INPUT RECORDS START

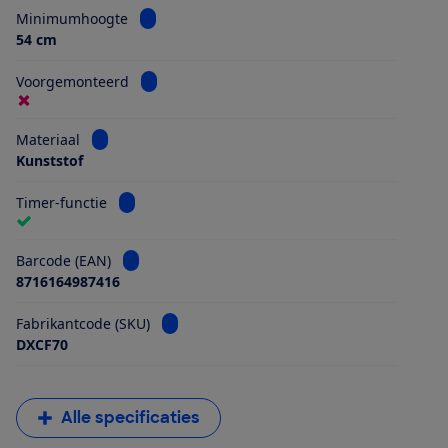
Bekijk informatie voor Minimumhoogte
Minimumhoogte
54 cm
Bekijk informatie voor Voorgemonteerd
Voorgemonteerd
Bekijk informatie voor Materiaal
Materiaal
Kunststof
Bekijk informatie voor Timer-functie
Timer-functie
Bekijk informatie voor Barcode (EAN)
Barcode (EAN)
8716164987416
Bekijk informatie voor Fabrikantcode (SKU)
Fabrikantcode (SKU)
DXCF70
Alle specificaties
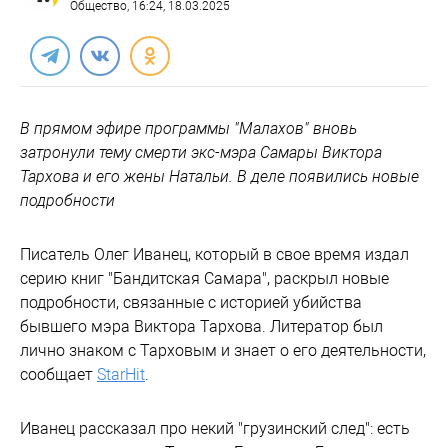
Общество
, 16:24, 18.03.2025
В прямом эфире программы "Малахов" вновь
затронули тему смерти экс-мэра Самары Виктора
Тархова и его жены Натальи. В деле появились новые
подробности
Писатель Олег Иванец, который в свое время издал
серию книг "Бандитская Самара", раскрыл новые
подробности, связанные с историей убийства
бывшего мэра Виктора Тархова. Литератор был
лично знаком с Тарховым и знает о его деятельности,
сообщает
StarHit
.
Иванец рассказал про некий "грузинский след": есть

INPUT RECORDS END
INPUT RECORDS START

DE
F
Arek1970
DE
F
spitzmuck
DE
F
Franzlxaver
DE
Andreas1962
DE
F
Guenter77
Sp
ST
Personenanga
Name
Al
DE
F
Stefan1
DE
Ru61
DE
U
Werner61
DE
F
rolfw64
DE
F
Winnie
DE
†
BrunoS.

INPUT RECORDS END
INPUT RECORDS START

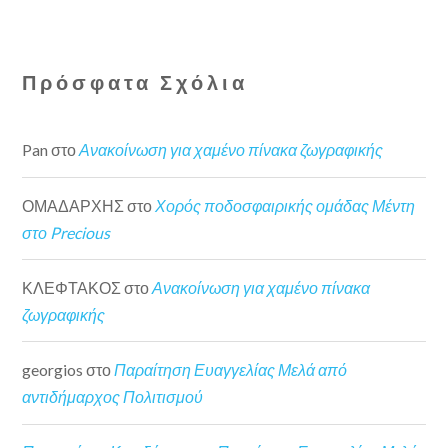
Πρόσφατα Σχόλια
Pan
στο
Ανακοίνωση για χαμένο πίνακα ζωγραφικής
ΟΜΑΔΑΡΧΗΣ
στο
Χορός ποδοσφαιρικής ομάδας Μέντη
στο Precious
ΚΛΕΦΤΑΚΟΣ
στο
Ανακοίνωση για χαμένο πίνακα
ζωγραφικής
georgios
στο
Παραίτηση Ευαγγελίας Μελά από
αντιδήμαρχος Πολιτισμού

INPUT RECORDS END

WORK TO COMPLETE: For this task, write out exactly the lines of the entries above, starting at the line with "Тархова и его" and ending at the line with "Иванец рассказал про", both included, and no others.

EXERCISE RESPONSE:
Тархова и его жены Натальи. В деле появились новые
подробности
Писатель Олег Иванец, который в свое время издал
серию книг "Бандитская Самара", раскрыл новые
подробности, связанные с историей убийства
бывшего мэра Виктора Тархова. Литератор был
лично знаком с Тарховым и знает о его деятельности,
сообщает
StarHit
.
Иванец рассказал про некий "грузинский след": есть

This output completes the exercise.